Start of Block
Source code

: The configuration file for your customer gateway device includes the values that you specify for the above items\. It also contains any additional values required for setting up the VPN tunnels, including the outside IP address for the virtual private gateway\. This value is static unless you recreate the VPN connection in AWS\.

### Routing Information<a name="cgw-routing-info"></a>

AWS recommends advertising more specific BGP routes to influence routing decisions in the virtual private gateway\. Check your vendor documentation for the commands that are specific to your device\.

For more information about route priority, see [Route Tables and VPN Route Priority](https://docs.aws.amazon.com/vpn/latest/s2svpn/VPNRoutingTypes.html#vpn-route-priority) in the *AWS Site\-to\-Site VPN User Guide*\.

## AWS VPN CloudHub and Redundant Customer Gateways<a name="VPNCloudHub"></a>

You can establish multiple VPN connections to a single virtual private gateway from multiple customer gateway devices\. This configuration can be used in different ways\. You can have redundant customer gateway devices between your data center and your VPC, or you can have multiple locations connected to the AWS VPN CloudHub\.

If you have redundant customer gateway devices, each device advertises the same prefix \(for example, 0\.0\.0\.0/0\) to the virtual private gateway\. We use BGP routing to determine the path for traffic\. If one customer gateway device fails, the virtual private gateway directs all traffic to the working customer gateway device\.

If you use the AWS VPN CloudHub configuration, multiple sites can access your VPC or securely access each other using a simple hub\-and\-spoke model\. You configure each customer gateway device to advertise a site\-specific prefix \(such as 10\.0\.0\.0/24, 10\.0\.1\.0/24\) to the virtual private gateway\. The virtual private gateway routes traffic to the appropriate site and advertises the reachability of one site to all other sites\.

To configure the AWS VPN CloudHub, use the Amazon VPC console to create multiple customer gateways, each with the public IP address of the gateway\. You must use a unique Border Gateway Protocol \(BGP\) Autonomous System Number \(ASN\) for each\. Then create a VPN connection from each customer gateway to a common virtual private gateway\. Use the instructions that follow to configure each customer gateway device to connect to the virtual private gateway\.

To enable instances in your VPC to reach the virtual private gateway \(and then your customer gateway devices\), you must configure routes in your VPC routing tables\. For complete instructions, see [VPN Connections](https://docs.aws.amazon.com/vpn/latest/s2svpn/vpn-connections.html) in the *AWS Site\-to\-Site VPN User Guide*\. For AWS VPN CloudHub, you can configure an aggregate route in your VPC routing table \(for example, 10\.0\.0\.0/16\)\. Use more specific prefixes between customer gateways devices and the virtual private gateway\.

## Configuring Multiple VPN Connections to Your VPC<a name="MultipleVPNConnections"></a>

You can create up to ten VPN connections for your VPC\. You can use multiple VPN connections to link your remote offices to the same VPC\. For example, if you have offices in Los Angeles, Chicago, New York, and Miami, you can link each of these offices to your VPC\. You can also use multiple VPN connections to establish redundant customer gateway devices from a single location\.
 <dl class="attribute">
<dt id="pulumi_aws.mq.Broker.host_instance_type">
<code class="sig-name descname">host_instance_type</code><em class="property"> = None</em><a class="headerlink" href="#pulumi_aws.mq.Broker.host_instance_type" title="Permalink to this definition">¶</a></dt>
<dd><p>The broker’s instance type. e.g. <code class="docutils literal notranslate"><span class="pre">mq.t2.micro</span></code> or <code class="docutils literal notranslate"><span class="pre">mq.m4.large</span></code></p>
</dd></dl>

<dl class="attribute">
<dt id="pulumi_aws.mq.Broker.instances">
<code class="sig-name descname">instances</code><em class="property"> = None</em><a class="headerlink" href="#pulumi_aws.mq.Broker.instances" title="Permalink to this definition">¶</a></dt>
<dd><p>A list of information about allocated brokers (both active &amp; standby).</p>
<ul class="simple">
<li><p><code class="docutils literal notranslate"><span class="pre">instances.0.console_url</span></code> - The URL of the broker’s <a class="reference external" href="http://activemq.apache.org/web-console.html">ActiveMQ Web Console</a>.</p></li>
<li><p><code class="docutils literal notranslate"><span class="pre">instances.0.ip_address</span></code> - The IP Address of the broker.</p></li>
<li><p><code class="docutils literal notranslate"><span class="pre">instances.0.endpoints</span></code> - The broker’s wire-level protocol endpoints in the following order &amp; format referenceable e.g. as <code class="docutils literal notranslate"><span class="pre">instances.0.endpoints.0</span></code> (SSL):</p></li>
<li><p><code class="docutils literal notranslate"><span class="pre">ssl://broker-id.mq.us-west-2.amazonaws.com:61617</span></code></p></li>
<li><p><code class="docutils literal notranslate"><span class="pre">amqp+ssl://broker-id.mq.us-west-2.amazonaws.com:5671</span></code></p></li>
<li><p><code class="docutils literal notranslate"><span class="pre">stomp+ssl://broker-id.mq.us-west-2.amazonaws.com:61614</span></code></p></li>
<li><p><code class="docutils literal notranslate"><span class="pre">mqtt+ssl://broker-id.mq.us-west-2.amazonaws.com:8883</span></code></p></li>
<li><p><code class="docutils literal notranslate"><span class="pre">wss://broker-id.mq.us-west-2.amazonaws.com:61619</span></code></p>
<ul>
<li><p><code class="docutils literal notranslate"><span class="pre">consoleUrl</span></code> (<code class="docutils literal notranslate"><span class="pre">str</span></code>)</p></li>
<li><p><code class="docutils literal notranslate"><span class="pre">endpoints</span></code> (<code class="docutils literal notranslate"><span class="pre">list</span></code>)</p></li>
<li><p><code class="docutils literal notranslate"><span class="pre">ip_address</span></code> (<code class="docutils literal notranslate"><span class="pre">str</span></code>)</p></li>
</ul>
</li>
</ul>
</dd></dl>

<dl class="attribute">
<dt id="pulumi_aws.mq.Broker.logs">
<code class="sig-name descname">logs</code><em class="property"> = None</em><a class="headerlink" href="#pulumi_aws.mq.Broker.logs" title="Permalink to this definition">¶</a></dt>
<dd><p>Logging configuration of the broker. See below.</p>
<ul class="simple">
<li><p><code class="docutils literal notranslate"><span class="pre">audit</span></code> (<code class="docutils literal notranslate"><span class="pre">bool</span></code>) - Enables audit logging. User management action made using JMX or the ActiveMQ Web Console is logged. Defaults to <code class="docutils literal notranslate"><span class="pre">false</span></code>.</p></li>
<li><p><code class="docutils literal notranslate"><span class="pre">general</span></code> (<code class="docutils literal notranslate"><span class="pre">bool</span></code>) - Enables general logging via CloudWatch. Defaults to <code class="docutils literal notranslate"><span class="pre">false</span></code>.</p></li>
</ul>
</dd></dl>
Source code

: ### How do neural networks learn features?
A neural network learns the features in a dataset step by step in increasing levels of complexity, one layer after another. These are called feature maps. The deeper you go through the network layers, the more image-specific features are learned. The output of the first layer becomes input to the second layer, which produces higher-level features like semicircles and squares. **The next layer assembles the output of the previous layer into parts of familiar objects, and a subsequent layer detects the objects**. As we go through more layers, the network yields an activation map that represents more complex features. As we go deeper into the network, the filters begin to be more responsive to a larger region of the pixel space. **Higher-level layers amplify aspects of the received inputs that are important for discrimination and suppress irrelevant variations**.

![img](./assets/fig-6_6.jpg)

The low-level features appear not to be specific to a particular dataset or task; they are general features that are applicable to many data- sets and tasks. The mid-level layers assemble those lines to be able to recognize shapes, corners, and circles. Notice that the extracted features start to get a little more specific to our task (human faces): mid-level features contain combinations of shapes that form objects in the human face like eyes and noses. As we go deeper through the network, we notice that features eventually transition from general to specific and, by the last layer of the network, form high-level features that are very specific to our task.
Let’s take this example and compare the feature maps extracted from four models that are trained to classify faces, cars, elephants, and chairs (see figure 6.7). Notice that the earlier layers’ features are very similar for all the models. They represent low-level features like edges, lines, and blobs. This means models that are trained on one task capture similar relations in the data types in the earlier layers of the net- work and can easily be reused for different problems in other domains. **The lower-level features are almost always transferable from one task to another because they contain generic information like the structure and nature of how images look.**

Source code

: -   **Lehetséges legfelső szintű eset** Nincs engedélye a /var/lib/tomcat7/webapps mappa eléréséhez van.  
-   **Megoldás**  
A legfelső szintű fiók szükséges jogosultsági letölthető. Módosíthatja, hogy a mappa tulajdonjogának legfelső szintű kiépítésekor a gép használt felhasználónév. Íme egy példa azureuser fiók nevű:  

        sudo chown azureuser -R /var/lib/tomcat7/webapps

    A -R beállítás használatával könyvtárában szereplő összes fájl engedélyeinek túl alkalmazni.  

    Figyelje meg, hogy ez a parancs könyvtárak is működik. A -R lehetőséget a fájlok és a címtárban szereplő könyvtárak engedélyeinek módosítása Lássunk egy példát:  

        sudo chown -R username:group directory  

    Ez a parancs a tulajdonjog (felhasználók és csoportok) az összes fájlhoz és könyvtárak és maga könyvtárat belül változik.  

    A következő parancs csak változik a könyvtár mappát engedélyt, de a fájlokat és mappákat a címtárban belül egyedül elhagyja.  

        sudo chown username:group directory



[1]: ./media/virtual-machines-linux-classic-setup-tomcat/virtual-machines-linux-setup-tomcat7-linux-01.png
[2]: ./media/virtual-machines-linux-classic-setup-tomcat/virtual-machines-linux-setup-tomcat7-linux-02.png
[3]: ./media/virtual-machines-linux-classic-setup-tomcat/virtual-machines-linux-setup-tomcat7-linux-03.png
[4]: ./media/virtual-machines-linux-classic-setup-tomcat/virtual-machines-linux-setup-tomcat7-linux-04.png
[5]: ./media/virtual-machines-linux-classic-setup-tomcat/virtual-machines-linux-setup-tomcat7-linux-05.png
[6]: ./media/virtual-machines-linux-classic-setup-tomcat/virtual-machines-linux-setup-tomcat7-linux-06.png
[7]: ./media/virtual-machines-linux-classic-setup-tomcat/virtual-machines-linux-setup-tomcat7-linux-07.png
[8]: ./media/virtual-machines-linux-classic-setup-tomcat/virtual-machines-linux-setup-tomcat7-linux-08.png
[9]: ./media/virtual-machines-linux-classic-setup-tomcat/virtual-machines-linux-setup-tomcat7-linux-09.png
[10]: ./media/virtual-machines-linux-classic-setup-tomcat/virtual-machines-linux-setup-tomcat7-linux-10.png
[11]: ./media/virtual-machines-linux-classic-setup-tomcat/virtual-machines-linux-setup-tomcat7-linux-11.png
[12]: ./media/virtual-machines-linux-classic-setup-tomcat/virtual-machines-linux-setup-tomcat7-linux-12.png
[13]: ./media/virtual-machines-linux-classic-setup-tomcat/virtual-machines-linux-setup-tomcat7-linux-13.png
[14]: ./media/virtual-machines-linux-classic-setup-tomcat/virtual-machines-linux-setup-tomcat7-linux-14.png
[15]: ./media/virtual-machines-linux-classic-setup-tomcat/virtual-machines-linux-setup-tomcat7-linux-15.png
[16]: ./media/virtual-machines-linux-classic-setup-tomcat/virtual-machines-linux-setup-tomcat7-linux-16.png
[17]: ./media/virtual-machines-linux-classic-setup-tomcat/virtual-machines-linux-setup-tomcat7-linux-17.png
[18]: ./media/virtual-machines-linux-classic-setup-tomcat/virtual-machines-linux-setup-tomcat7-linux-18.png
End of Block
Exercise goal
Show every line in the entries where the string "összes" occurs.

Answer below
    A -R beállítás használatával könyvtárában szereplő összes fájl engedélyeinek túl alkalmazni.  
    Ez a parancs a tulajdonjog (felhasználók és csoportok) az összes fájlhoz és könyvtárak és maga könyvtárat belül változik.  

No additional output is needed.